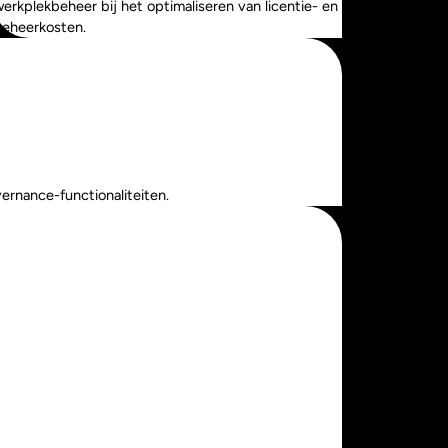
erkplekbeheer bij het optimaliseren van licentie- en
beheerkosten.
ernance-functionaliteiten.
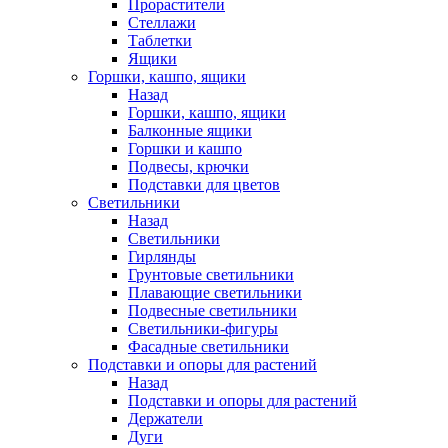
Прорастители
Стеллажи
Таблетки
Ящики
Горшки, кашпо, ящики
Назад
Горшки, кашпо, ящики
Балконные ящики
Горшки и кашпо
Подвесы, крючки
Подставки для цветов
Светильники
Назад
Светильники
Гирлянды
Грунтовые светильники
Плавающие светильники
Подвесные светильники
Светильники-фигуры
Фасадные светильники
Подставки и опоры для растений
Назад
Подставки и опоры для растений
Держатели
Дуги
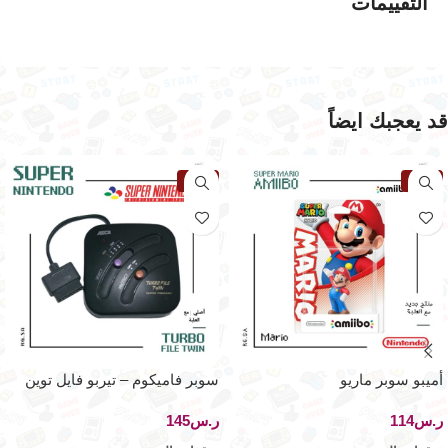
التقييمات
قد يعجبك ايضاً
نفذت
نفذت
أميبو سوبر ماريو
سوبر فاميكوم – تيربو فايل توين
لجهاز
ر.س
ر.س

........

» **Prompt**
Print the entries above exactly, leaving pictures out.

» **Answer to this task**
erkplekbeheer bij het optimaliseren van licentie- en
beheerkosten.
ernance-functionaliteiten.
Прорастители
Стеллажи
Таблетки
Ящики
Горшки, кашпо, ящики
Назад
Горшки, кашпо, ящики
Балконные ящики
Горшки и кашпо
Подвесы, крючки
Подставки для цветов
Светильники
Назад
Светильники
Гирлянды
Грунтовые светильники
Плавающие светильники
Подвесные светильники
Светильники-фигуры
Фасадные светильники
Подставки и опоры для растений
Назад
Подставки и опоры для растений
Держатели
Дуги
التقييمات
قد يعجبك ايضاً
نفذت
نفذت
أميبو سوبر ماريو
سوبر فاميكوم – تيربو فايل توين
لجهاز
ر.س
ر.س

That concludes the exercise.